Entre os documentos que podem ser solicitados estão históricos escolares e acadêmicos, documentos de identificação, currículo, cartas de recomendação e declarações pessoais ou redações, chamadas de essays. Algumas instituições também exigem resultados de exames específicos.
Antes de fazer qualquer prova de idioma, o candidato deve conferir quais exames são aceitos pela universidade e pelo curso escolhido. Também é necessário organizar um calendário com o período de preparação, a reunião de documentos, a produção das redações, a realização dos exames e o envio da candidatura.
Michelle Cripps, diretora de Gestão de Canais – Américas na ETS, afirma que “o processo exige planejamento” e que, em muitos casos, a preparação deve começar meses antes do prazo final.
Proficiência em inglês
A comprovação de proficiência em inglês pode fazer parte da seleção para universidades internacionais. Além de identificar o nível exigido, o estudante precisa saber qual teste é aceito pela instituição e reservar tempo para se preparar.
O TOEFL iBT, aplicado pela ETS, é aceito por mais de 13 mil instituições em mais de 160 países. O exame pode ser usado para comprovar o domínio do inglês em processos seletivos internacionais.

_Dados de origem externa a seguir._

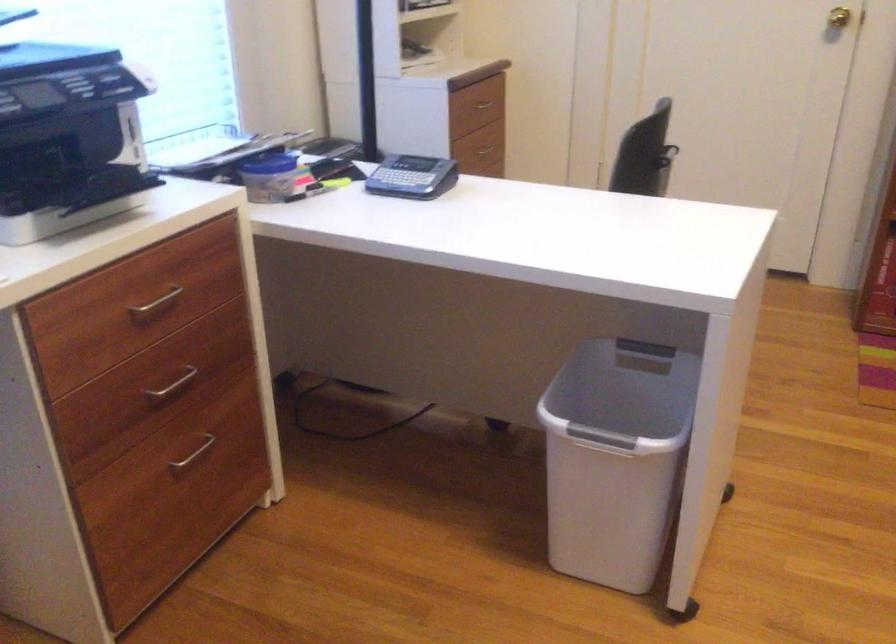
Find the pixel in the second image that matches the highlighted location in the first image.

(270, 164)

Os testes também avaliam habilidades ligadas ao ambiente acadêmico, como compreender aulas, participar de discussões, desenvolver trabalhos e apresentar ideias. Essas competências podem ser necessárias para acompanhar a rotina do curso depois da admissão.

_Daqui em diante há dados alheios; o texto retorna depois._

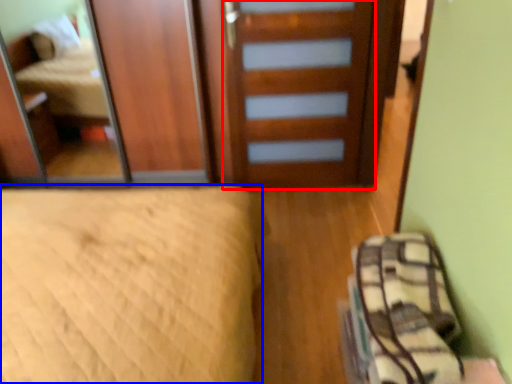
Question: Which point is further to the camera, door (highlighted by a red box) or bed (highlighted by a blue box)?

Choices:
 (A) door
 (B) bed

Answer: (A)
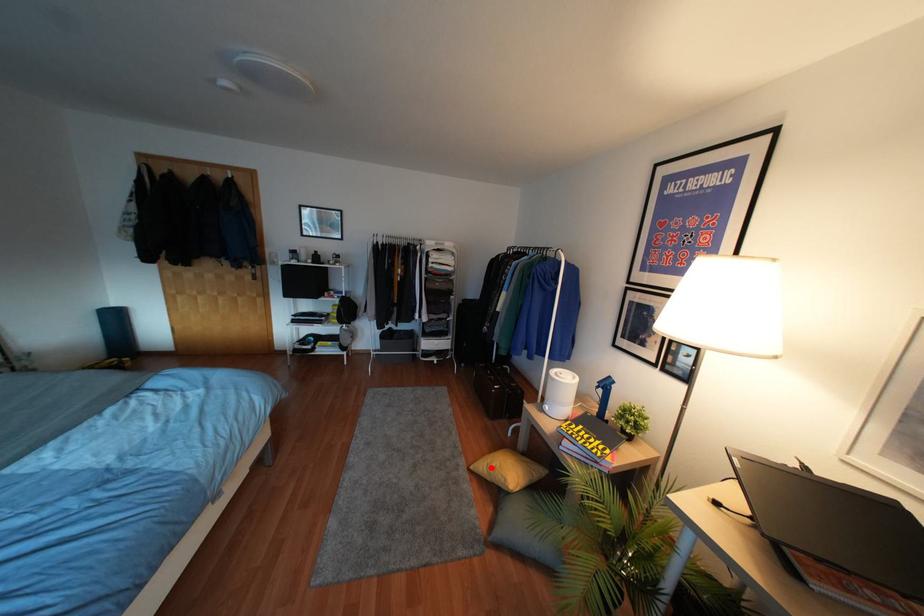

Segundo Michelle Cripps, os estudantes devem tratar a proficiência em inglês como parte do planejamento geral, e não como uma tarefa para a última hora. A ETS recomenda identificar as universidades que exigem ou aceitam o TOEFL iBT e verificar o nível atual por meio dos Testes Práticos Oficiais do TOEFL.
Erros que podem afetar a candidatura
Deixar a preparação para perto do prazo pode reduzir as opções disponíveis e limitar o tempo para estudar para os exames. Também é necessário evitar a suposição de que todas as universidades adotam os mesmos critérios.
Além da data final para o envio da candidatura, podem existir prazos específicos para documentos e resultados de exames. Um calendário único ajuda a acompanhar cada etapa e evita a sobreposição de tarefas.
Antes do envio, históricos, cartas de recomendação, redações e demais documentos devem ser conferidos para garantir que estejam completos e sigam as orientações da instituição. Quando o exame de inglês for obrigatório, o cronograma precisa incluir a preparação, a realização da prova e o período para encaminhamento do resultado à universidade.
A candidatura pode ser organizada como um projeto dividido em etapas: identificar as instituições de interesse, verificar os requisitos, reunir a documentação e se preparar para os exames. Para Michelle, ter um destino definido, entender as exigências e estabelecer prioridades ajuda a reduzir imprevistos durante o processo.